Estimados lectores. Hace algunos días, el mundo recordaba la gesta de la tripulación del Apolo XI, cumpliéndose 52 años de la llegada del hombre a la luna. Un amigo, nos hizo llegar una linda información, que nos mostraba cómo, aún siendo las personas más famosas del mundo en ese momento, los astronautas, tenían como héroe a un argentino más conocido como “el Loco”.
El Ministro de Defensa del Gobierno del Gral. Juan Carlos Onganía (Dr. Cáceres Monié), no se cansaba nunca de contar el siguiente hecho: cuando en 1969 los primeros seres humanos que pisaron la luna llegaron a Argentina dentro de la gira triunfal que habían comenzado alrededor del mundo para ser aclamados y agasajados, él fue el encargado de recibirlos y no apartarse de ellos en las ceremonias, ya que Monié hablaba perfectamente inglés y los americanos ni una gota de español.

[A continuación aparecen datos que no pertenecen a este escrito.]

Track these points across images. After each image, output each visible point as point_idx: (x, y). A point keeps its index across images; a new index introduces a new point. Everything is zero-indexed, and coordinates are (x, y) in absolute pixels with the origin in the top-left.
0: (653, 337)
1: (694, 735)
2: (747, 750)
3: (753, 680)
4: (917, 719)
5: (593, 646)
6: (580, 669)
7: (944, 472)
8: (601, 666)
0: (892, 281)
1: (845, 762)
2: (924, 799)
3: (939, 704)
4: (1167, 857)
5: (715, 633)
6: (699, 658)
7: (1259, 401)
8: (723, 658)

El tema es que Cáceres Monié estaba ahí donde fuera, paradito junto a Neil Armstrong, Michael Collins y Edward «Buzz» Aldrin, flanqueados por la bandera Argentina por un lado y la Norteamericana por el otro. La recepción era en Cancillería, frente a la Plaza San Martin y entre cada saludo y saludo, Armstrong, que se acercaba al oído de Cáceres Monié, le susurraba: «¿Ud. cree que esto va a finalizar rápido?» _decía el americano con gesto de preocupación- «Pero, porqué»- preguntaba Monié extrañado- A lo que Collins (en la oreja opuesta de Monié) susurraba: «Es que nosotros vinimos a Argentina sólo para ver al «Loco» y sabemos que a las 8 de la noche se retira a dormir»….«Y nosotros partimos de Ezeiza mañana a las 7hs!!!»…..Neil Armstrong lo aturdió al Ministro de Defensa con este reclamo, porque él quería ir a ver a su héroe, su único héroe de la infancia, al «Loco».

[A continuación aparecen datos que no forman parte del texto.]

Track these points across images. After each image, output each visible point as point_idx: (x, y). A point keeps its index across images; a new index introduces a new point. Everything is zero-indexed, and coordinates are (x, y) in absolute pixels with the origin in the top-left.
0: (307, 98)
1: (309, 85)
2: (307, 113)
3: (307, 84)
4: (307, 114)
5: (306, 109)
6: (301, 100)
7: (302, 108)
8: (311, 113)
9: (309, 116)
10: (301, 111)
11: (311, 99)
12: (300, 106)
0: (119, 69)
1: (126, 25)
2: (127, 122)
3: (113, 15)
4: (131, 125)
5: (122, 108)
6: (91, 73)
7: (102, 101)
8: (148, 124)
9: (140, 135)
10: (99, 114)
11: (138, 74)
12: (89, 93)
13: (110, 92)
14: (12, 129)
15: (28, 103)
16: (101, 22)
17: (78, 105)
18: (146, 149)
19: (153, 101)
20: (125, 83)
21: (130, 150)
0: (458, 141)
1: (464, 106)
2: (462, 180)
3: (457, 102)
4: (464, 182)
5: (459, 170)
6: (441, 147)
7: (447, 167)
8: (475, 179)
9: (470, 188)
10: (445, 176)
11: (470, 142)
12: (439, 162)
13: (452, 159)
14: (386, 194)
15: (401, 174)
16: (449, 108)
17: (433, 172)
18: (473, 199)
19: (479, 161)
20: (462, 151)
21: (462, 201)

Solo el ancho de la Plaza San Martín separaba la Cancillería del humilde departamento del 7mo. piso del edificio de Florida y Avenida Santa Fe. Un departamento en el cuál en ese momento un viejito muy débil, frágil y bajito le pasaba una franela a sus libros en la biblioteca, un plumerito a esa artesanía en madera tan amada por él que representaba a Ícaro, y le pasaba (orgulloso) una virulana a una plaqueta de bronce que su amigo Belisario Roldán le había regalado en 1916 y que decía: «Yo tengo una cosa aguda que decirle a los astros: ya no son ellos los únicos que han visto a los Andes desde arriba».
Y es que ese viejito, a los 31 años, junto a su inseparable compañero Eduardo Bradley, realizó la mayor proeza hasta ese momento: por primera vez cruzó con su globo remendado «Eduardo Newbery» las aterradoras montañas de Los Andes por encima de los agudos picos nevados, en trayecto de Santiago de Chile a Mendoza. Soportan temperaturas de 33° bajo cero, pero el globo no termina de subir, se estabiliza a los 6.500 metros y ven cómo van a estrellarse o contra el Aconcagua o contra el Tupungato: había que desprenderse de todo el peso posible. Arrojaron las bolsas de arena y nada. Lanzaron las bolsas con comida. Nada aún. Tiraron por la barquilla los revólveres y las municiones. Las paredes seguían acercándose a colisionar de lleno contra ellos. Nada aún. Con todo dolor se desprendieron de todos sus instrumentos científicos, catalejos, relojes y anclas. Igual. En un último intento, se desprendieron de su ropa de abrigo pesada y luego de la liviana. Cuando ya estaban por quitarse los calzones y las camisetas y desprender la barquilla para solo quedar atados a las cuerdas del globo, una proverbial corriente de aire los levanta y pasan a escasos 6 metros por encima del Aconcagua. Ven los valles mendocinos y se largan a llorar como chicos, por más que el porrazo del descenso fue memorable, aunque sólo rasguños. Quedaron al borde de un abismo, tambaleando como la piedra movediza, pero unos paisanos los salvaron. Esa misma tarde en Mendoza casi 2000 personas los llevaron en andas. A los 2 días en Buenos Aires iban en andas sobre casi 40.000.
A ese viejito los franceses lo llamaron «Capitán Soulage», ya que colaboró anónimamente con la aviación militar francesa durante la Primera Guerra, produciendo múltiples derribos a los alemanes y era público y sabido que Manfred von Richthofen (el Barón Rojo) siempre buscó por los cielos al «único halcón que vuela como yo», para dirimir talentos, aunque nunca se encontraron.